— TASK TO COMPLETE —
The response must contain every line below in which "Courtyard" appears.

— INPUT DATA —
--- START ---
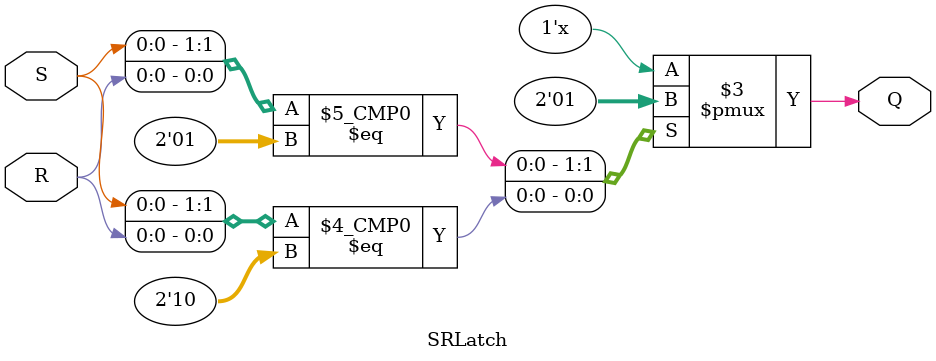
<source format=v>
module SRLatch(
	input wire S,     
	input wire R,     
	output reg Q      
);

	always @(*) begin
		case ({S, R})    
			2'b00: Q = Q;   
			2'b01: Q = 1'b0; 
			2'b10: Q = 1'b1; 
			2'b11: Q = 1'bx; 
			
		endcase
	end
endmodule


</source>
--- END ---
--- START ---
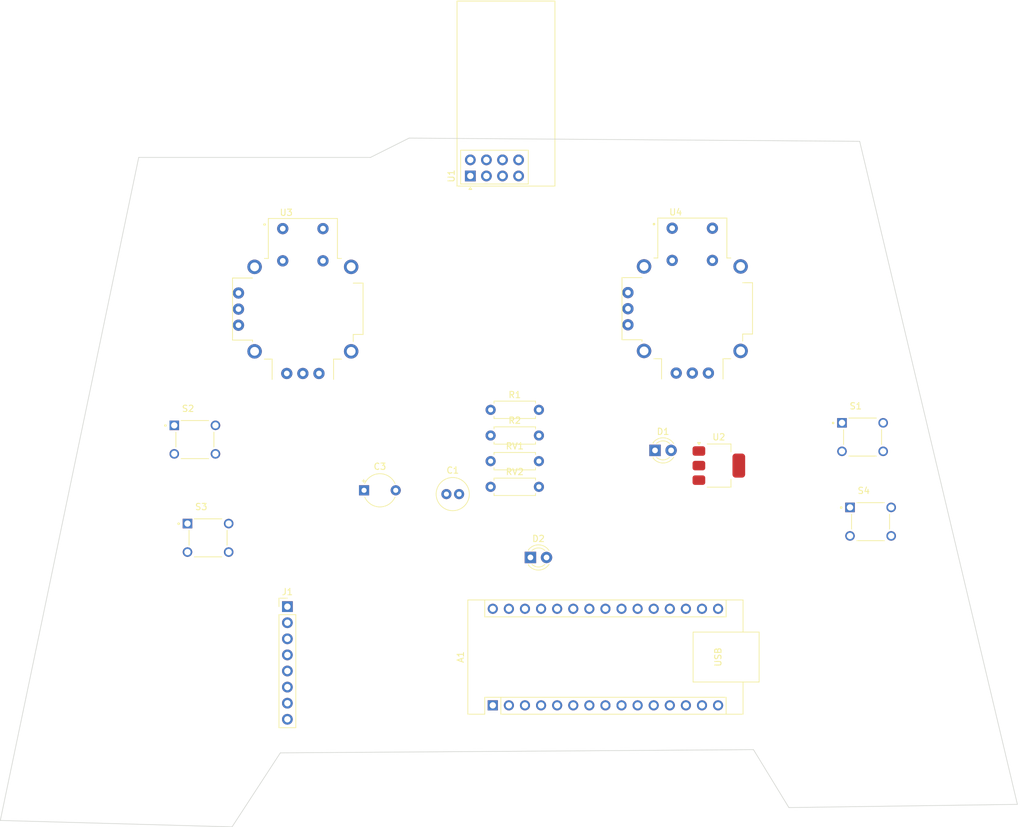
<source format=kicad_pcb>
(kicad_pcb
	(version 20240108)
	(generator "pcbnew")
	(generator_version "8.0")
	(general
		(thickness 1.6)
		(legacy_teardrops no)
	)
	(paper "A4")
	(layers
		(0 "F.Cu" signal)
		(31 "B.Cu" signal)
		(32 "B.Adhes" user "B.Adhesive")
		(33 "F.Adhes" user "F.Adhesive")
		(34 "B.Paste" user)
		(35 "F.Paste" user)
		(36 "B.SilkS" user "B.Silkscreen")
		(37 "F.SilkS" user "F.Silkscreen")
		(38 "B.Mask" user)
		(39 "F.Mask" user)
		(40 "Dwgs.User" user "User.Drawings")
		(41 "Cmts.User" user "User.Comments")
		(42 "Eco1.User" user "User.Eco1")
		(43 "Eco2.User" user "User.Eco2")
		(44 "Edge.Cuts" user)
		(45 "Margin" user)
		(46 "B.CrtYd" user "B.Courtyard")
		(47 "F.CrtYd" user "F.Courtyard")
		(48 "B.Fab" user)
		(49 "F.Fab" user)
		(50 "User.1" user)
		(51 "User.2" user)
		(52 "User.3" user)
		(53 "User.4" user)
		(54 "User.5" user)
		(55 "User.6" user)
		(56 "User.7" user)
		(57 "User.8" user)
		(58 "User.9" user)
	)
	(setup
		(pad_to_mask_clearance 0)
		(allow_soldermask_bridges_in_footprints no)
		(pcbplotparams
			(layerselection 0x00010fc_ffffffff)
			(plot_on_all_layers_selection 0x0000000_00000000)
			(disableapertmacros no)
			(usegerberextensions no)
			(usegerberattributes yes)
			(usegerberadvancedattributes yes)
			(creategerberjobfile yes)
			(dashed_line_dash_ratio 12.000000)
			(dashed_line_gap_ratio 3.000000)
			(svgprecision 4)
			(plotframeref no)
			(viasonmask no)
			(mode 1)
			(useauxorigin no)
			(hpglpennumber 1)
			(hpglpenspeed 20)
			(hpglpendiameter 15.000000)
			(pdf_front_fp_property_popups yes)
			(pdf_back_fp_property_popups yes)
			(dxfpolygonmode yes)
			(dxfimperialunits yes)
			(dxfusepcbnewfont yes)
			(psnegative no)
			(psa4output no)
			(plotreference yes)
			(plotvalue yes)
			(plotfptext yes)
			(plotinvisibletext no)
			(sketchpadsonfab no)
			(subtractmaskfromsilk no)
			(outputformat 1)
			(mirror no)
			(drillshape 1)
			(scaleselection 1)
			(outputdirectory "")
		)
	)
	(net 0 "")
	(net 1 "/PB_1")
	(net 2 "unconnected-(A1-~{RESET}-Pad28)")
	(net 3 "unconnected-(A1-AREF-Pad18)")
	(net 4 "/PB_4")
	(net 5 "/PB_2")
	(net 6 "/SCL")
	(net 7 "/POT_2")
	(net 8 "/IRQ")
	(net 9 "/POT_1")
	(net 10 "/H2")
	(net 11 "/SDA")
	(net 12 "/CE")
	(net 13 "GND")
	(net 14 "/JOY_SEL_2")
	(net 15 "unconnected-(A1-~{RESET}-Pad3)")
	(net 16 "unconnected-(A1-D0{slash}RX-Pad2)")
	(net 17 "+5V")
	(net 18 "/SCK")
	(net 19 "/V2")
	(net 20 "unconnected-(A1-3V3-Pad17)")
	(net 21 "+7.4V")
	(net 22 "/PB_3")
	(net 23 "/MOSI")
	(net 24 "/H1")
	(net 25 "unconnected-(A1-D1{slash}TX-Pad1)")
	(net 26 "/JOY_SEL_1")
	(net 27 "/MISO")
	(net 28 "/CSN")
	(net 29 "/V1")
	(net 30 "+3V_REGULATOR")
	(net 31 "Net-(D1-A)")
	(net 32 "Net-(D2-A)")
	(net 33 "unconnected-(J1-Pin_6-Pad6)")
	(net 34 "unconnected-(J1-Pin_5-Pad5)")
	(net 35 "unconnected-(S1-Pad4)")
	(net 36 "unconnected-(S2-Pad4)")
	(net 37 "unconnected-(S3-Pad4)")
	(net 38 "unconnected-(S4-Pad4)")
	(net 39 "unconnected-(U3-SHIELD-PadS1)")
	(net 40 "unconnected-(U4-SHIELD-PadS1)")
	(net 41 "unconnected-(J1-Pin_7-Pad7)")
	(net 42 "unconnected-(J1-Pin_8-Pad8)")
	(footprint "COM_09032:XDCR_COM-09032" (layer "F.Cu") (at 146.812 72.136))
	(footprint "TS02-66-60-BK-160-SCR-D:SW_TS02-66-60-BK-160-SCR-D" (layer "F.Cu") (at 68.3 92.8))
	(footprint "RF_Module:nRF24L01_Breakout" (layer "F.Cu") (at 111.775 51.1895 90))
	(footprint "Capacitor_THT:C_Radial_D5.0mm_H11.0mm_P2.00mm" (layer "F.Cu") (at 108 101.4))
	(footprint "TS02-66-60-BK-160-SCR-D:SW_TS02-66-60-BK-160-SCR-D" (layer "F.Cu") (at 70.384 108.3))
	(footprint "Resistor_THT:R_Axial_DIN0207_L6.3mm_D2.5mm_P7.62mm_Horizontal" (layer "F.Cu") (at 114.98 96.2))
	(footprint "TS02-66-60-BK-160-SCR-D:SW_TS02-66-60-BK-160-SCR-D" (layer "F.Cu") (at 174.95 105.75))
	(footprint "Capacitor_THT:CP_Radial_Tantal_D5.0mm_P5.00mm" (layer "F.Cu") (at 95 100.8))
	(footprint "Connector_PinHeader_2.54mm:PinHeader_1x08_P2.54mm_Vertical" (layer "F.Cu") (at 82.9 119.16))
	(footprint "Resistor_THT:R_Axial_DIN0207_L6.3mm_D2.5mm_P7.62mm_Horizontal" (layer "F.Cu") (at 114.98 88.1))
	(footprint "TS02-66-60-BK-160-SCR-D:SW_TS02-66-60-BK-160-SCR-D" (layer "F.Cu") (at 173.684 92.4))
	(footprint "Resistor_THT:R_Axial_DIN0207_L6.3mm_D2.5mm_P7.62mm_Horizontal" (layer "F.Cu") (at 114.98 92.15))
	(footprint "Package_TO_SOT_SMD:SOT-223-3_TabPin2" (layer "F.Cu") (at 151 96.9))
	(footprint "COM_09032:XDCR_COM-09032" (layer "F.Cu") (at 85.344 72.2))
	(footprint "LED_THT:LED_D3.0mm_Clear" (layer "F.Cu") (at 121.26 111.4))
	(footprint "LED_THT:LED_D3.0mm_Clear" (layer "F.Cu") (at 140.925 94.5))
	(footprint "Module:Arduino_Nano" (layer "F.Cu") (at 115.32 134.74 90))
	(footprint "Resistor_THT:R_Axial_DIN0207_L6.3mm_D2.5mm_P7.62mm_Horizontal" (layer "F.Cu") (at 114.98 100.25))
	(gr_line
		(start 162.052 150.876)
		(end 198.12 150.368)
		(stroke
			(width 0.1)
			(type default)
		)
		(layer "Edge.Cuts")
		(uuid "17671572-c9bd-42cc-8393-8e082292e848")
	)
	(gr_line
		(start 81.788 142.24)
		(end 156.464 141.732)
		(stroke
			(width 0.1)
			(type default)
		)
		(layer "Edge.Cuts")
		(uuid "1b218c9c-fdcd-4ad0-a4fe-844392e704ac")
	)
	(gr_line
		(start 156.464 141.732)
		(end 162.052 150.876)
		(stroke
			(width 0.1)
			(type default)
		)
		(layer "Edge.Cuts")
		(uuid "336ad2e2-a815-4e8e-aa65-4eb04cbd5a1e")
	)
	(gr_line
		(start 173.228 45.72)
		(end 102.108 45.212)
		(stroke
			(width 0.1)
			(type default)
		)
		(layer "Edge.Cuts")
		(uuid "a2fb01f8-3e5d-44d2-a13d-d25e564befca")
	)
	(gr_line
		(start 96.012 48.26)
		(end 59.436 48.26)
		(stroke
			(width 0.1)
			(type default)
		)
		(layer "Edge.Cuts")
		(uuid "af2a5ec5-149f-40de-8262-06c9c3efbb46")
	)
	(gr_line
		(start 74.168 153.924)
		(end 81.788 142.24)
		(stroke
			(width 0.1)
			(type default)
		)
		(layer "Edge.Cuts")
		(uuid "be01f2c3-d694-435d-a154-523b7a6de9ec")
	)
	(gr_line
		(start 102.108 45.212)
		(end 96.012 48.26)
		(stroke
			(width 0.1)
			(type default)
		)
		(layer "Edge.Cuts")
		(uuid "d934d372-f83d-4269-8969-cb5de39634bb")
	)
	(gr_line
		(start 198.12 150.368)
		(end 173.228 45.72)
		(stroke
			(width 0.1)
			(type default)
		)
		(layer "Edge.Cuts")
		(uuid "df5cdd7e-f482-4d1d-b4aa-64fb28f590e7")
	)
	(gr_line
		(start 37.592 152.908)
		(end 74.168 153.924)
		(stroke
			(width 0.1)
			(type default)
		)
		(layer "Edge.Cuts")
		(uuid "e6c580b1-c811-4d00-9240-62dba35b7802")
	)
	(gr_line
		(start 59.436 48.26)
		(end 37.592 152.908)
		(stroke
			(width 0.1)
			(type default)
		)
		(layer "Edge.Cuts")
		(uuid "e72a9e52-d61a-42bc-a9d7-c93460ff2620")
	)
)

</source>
--- END ---
--- START ---
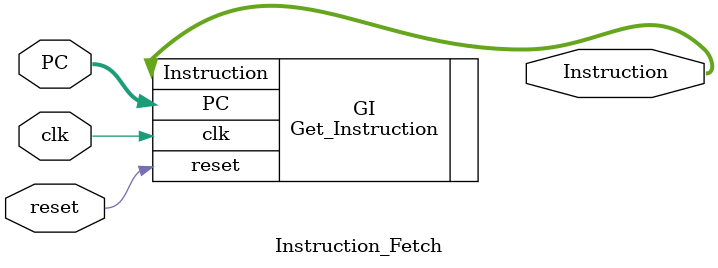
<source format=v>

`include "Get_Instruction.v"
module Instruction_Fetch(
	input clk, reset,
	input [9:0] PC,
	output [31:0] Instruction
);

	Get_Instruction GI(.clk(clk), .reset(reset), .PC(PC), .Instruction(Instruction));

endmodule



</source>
--- END ---
— OUTPUT OF THE EXERCISE —
		(46 "B.CrtYd" user "B.Courtyard")
		(47 "F.CrtYd" user "F.Courtyard")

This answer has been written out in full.